This rare type of clock is a motor rewound 1 second pendulum clock, a mechanical clock rewound by an electric motor of the "OK" type found in O’Keenan clocks. These seem to have been made over a long period in smaller numbers as known clocks are dated between 1924 and 1944. A clock "rewound by a magneto" is described in the Cluses exhibit at the Universal Exhibition of 1900 in the Journal Suisse d’Horologie of 12 June 1900 but its type is unclear. These motor rewound clocks do not carry student’s name plaques, some have a name on the dial, others nothing.
Early clocks have a mahogany case, curved front glass, skeleton dial and a pendulum bob with a points at each side and a horsehoe magnet curved over the bob and extending down each side of the coil.
A number of other clocks with various complications are known and can be seen in the le Musée de l’Horlogerie et du Décolletage de Cluses including those made by Charles Poncet himself.
The École d'Horlogerie de Cluses was founded in 1848 to stimulate industry in the Haute Savoie region. Initially the course seems to have concentrated on watch and clock making and, unusually for its time, admitted female as well as male students.

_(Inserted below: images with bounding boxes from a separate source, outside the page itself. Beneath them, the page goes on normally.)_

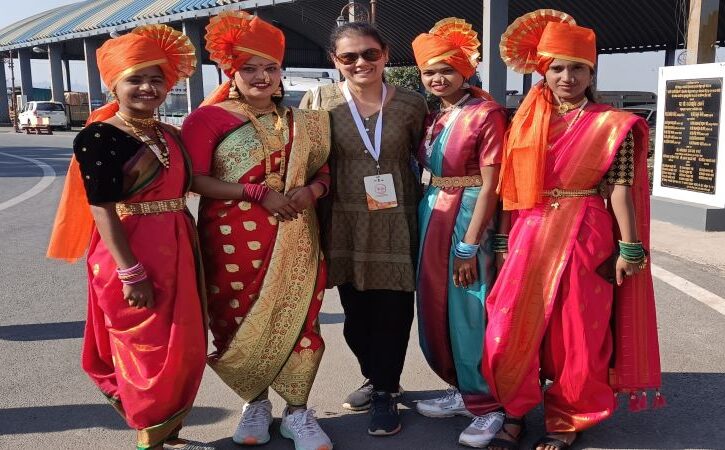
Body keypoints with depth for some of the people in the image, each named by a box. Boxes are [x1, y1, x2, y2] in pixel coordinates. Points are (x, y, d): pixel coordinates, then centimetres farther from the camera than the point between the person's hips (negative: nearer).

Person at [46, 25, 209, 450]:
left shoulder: (171, 135, 11)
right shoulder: (98, 138, -11)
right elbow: (102, 210, -16)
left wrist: (189, 253, 14)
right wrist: (131, 273, -21)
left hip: (177, 252, 8)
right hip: (130, 256, -7)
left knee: (185, 349, 13)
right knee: (147, 351, 2)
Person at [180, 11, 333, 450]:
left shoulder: (300, 122, 9)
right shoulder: (208, 118, -3)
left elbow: (325, 170, 14)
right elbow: (195, 180, -11)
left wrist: (311, 190, -10)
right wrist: (259, 192, -17)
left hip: (295, 241, 3)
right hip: (234, 241, -2)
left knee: (298, 321, 3)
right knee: (241, 323, 7)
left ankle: (297, 412, 18)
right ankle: (256, 403, 29)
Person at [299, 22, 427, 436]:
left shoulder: (411, 104, -2)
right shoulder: (319, 101, -3)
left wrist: (421, 198, 0)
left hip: (396, 223, -1)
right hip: (345, 223, 1)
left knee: (393, 310, 3)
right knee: (356, 311, 13)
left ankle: (385, 393, 22)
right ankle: (376, 378, 37)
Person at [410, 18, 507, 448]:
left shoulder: (487, 113, -12)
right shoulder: (432, 116, 11)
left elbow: (490, 187, -16)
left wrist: (469, 247, -18)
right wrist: (426, 217, 9)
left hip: (469, 217, -8)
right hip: (433, 216, 8)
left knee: (470, 312, 0)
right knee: (437, 309, 14)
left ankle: (488, 404, 17)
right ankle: (464, 390, 31)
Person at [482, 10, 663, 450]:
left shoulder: (613, 125, -1)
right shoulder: (527, 120, 8)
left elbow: (620, 189, -3)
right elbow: (513, 186, 11)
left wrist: (630, 248, -7)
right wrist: (507, 237, 10)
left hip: (584, 238, -3)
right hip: (530, 235, 3)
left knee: (578, 336, 5)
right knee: (510, 330, 1)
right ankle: (515, 412, 20)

The key figure from the viewpoint of electric clocks was (Jean) Charles Poncet, son of a watchmaker born in 1868. He trained at the school from 1883 to 1886 and was appointed a teacher in 1892 and subsequently director of the school from 1905 until 1934.
He was responsible for a very futuristic curriculum. At a time when most traditional clockmakers expressed no interest in electric clocks, the students at the Cluses school studied all aspects of electrical clocks in their 2nd and 3rd years, and also learnt about electric lights, telegraphy, telephones and other electrical devices. By 1900 there were 140 students in total including students from many European countries and even North and South America, taking a course lasting 3 years. Cluses and the surrounding area became a major clockmaking centre with over 40 clock and component manufacturers, particularly expert in making screws and lathe cutting.
Charles Poncet designed the "Pendule à galette" a clock named after its wafer thin coil. The coil impulses a half second pendulum with a magnet passing the coil closely on each side. It is unclear whether all students made a "Pendule à galette" during their course.
The school of clockmaking closed and became a school, the Lycée Technique d'État Charles Poncet, in 1960 and eventually closed in 1989.